Ensure your Sinatra app is deployed behind a TLS-terminating proxy or web server (e.g., NGINX, HAProxy, or a cloud load balancer). Configure your app to require secure cookies and to redirect HTTP to HTTPS.

# config.ru or within the Sinatra app file
require 'sinatra'
require 'rack' 

# Redirect all HTTP traffic to HTTPS
configure do
  set :bind, '0.0.0.0'
  set :port, 80
end

before do
  # Enforce HTTPS by redirecting
  if request.env['HTTP_X_FORWARDED_PROTO'] == 'http' || (request.secure? == false && request.env['HTTP_HOST'] !~ /^localhost/) 
    redirect "https://#{request.env['HTTP_HOST']}#{request.env['REQUEST_URI']}", 301
  end
end

Secure Basic Auth implementation over HTTPS

When using Basic Auth, validate credentials over HTTPS and avoid logging or exposing the header.
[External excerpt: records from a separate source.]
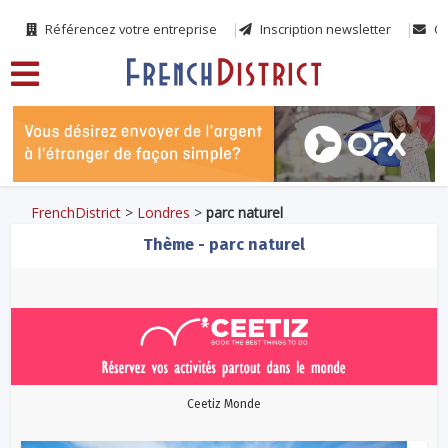
Référencez votre entreprise
Inscription newsletter
Co
FrenchDistrict
>
Londres
>
parc naturel
Thème - parc naturel
Ceetiz Monde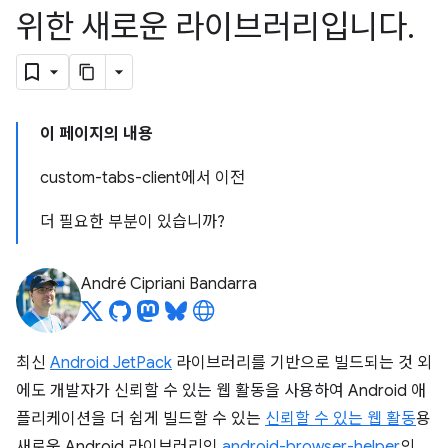
위한 새로운 라이브러리입니다
.
이 페이지의 내용
custom-tabs-client에서 이전
더 필요한 부분이 있습니까?
André Cipriani Bandarra
최신
Android JetPack
라이브러리를 기반으로 빌드되는 것 외
에도 개발자가 신뢰할 수 있는 웹 활동을 사용하여 Android 애
플리케이션을 더 쉽게 빌드할 수 있는
신뢰할 수 있는 웹 활동
용
새로운 Android 라이브러리인
android-browser-helper
의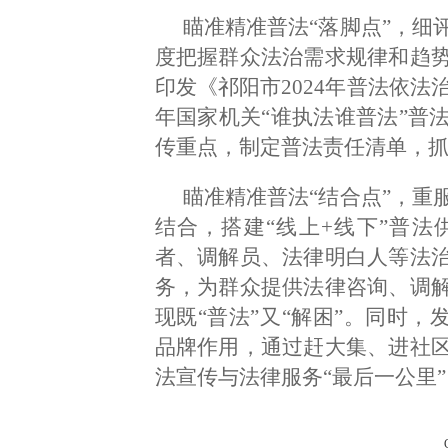
瞄准精准普法“落脚点”，细
度把握群众法治需求规律和趋
印发《祁阳市2024年普法依法
年国家机关“谁执法谁普法”普
传重点，制定普法责任清单，
瞄准精准普法“结合点”，重
结合，搭建“线上+线下”普
者、调解员、法律明白人等法
务，为群众提供法律咨询、调
现既“普法”又“解困”。同时，
品牌作用，通过赶大集、进社
法宣传与法律服务“最后一公里”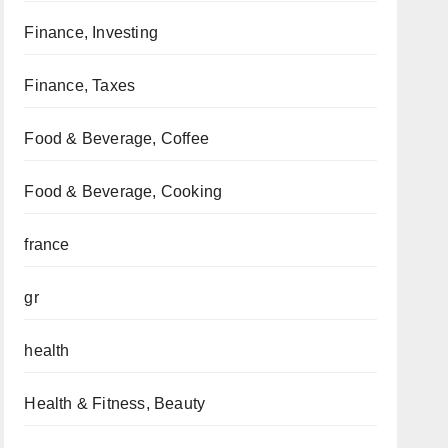
Finance, Investing
Finance, Taxes
Food & Beverage, Coffee
Food & Beverage, Cooking
france
gr
health
Health & Fitness, Beauty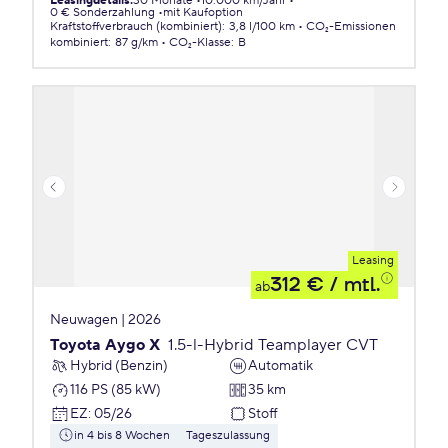
Leasingdetails
:
30 Monate
10.000 km/Jahr
0 € Sonderzahlung
mit Kaufoption
Kraftstoffverbrauch (kombiniert)
:
3,8 l/100 km
CO₂-Emissionen
kombiniert
:
87 g/km
CO₂-Klasse
:
B
Leasing
312 €
/ mtl.
ab
Neuwagen | 2026
Toyota Aygo X
1.5-l-Hybrid Teamplayer CVT
Hybrid (Benzin)
Automatik
116 PS (85 kW)
35 km
EZ
:
05/26
Stoff
in 4 bis 8 Wochen
Tageszulassung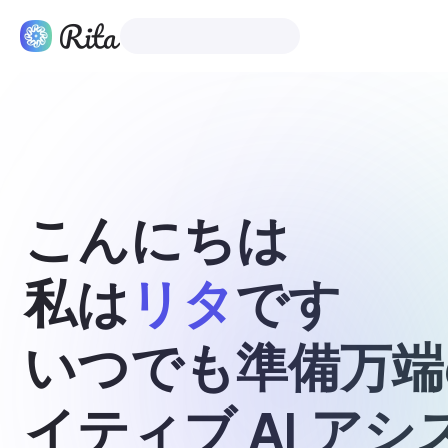
日本語
製品
こんにちは
私は
リタ
です
いつでも準備万端
イティブ AI ア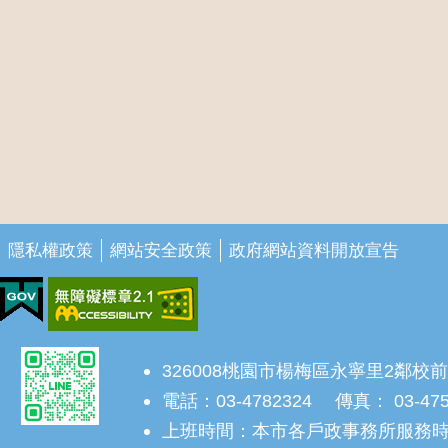
隱私權政策
網站安全政策
政府網站資料開放宣告
326008桃園市楊梅區永寧里2鄰校前
電話：03-4782324 傳真： 03-47
上班時間：本市各戶政事務所服務時間為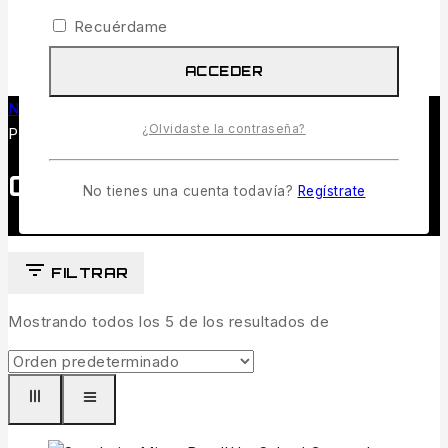
Recuérdame
0
ACCEDER
Navegando en
/
Tienda de pesca y caza
/
Cebos Ultra
¿Olvidaste la contraseña?
Pequeños
Cebos Ultra Pequeños
No tienes una cuenta todavía?
Regístrate
FILTRAR
Mostrando todos los
5
de los resultados de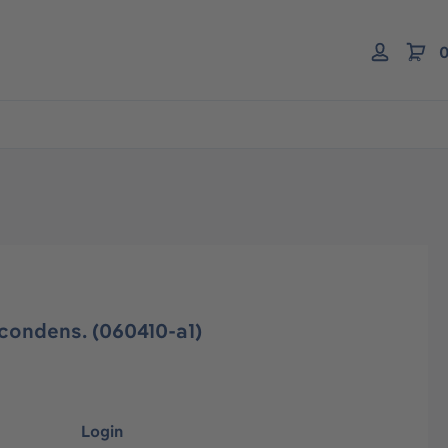
0
 condens. (060410-a1)
Login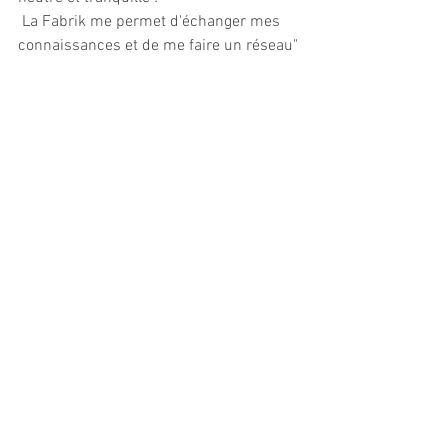
 La Fabrik me permet d'échanger mes 
connaissances et de me faire un réseau"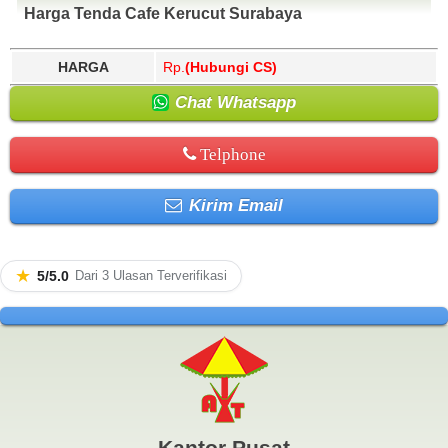
Harga Tenda Cafe Kerucut Surabaya
HARGA
Rp.
(Hubungi CS)
Chat Whatsapp
Telphone
Kirim Email
★
5/5.0
Dari 3 Ulasan Terverifikasi
Kantor Pusat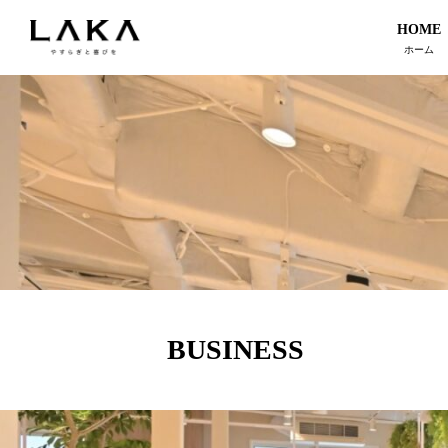
HOME
ホーム
BUSINESS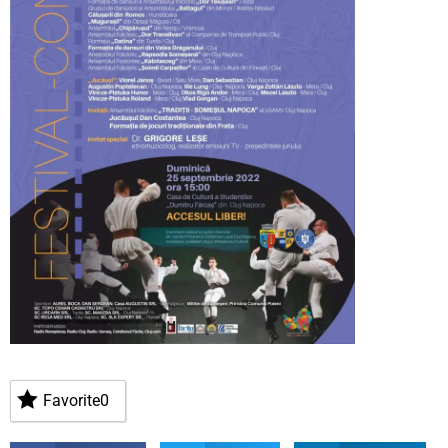
Favorite
0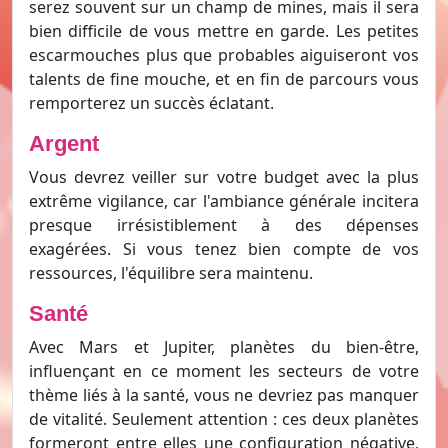
serez souvent sur un champ de mines, mais il sera
bien difficile de vous mettre en garde. Les petites
escarmouches plus que probables aiguiseront vos
talents de fine mouche, et en fin de parcours vous
remporterez un succès éclatant.
Argent
Vous devrez veiller sur votre budget avec la plus
extrême vigilance, car l'ambiance générale incitera
presque irrésistiblement à des dépenses
exagérées. Si vous tenez bien compte de vos
ressources, l'équilibre sera maintenu.
Santé
Avec Mars et Jupiter, planètes du bien-être,
influençant en ce moment les secteurs de votre
thème liés à la santé, vous ne devriez pas manquer
de vitalité. Seulement attention : ces deux planètes
formeront entre elles une configuration négative,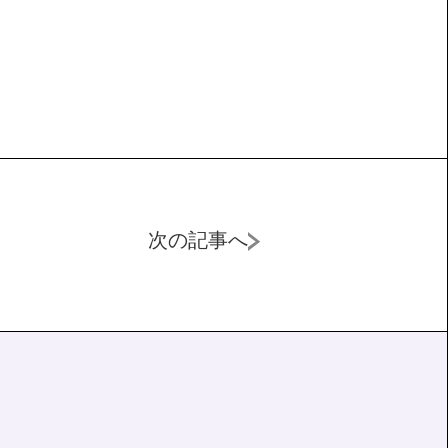
次の記事へ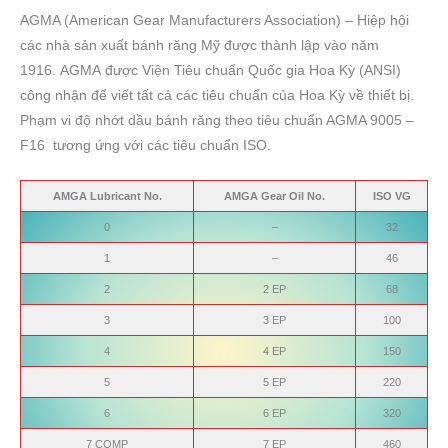
AGMA (American Gear Manufacturers Association) – Hiệp hội
các nhà sản xuất bánh răng Mỹ được thành lập vào năm
1916. AGMA được Viện Tiêu chuẩn Quốc gia Hoa Kỳ (ANSI)
công nhận để viết tất cả các tiêu chuẩn của Hoa Kỳ về thiết bị.
Phạm vi độ nhớt dầu bánh răng theo tiêu chuẩn AGMA 9005 –
F16 tương ứng với các tiêu chuẩn ISO.
AMGA Lubricant No.
AMGA Gear Oil No.
ISO VG
0
–
32
1
–
46
2
2 EP
68
3
3 EP
100
4
4 EP
150
5
5 EP
220
6
6 EP
320
7 COMP
7 EP
460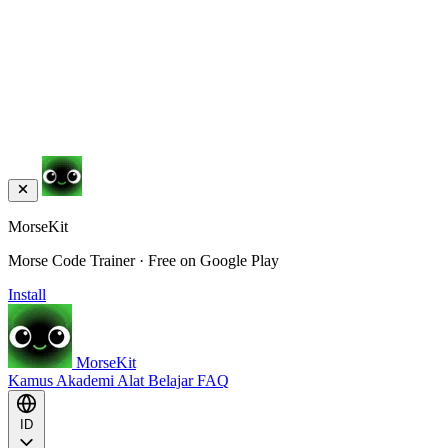
MorseKit
Morse Code Trainer · Free on Google Play
Install
MorseKit
Kamus
Akademi
Alat
Belajar
FAQ
ID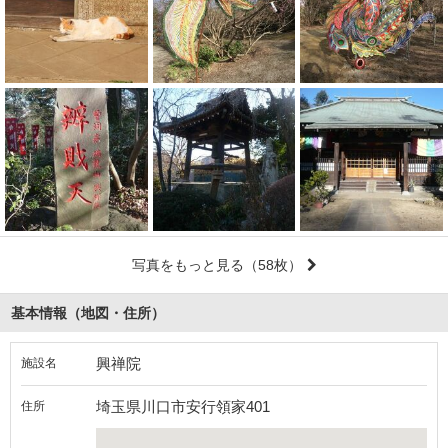
写真をもっと見る
（58枚）
基本情報（地図・住所）
興禅院
施設名
埼玉県川口市安行領家401
住所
Use secure, HTTP-only cookies for session management when possible, and avoid sending credentials on every request once authenticated.

# app.rb
require 'sinatra'
require 'base64'
require 'securerandom'

# In production, store credentials hashed in a secure vault or environment variables
VALID_USERNAME = ENV.fetch('API_USER', 'admin')
VALID_PASSWORD_HASH = ENV.fetch('API_PASS_HASH') { BCrypt::Password.create(ENV.fetch('PLAIN_PASSWORD', 'secret')) }

helpers do
  def authenticate!
    # Require Authorization header
    unless request.env['HTTP_AUTHORIZATION']&.start_with?('Basic ')
      halt 401, { 'WWW-Authenticate' => 'Basic realm="API"' }.to_json
    end

    encoded = request.env['HTTP_AUTHORIZATION'].split(' ').last
    decoded = Base64.strict_decode64(encoded)
    username, password = decoded.split(':', 2)

    # Constant-time comparison to reduce timing attack surface
    unless username == VALID_USERNAME && BCrypt::Password.new(VALID_PASSWORD_HASH) == password
      halt 401, { 'WWW-Authenticate' => 'Basic realm="API"' }.to_json
    end
  end
end

# Example protected endpoint
before '/api/*' do
  authenticate!
  # Ensure responses are served over HTTPS
  request.secure? or halt 400, { error: 'HTTPS required' }.to_json
end

get '/api/health' do
  { status: 'ok' }.to_json
end

Complementary protections

• Set the Secure and HttpOnly flags on any cookies used by the application.
• Add HSTS headers to instruct browsers to always use HTTPS.
• Use environment variables or a secrets manager for credentials and hashes; do not hardcode secrets.
• Consider moving from Basic Auth to token-based authentication (e.g., OAuth 2.0 or JWT) for improved security and revocation capabilities.

These code examples align with the remediation guidance provided in middleBrick findings, emphasizing encryption, secure credential handling, and proper use of authentication headers. By combining these application-level changes with network-level protections, the risk associated with ARP spoofing and credential interception is substantially reduced.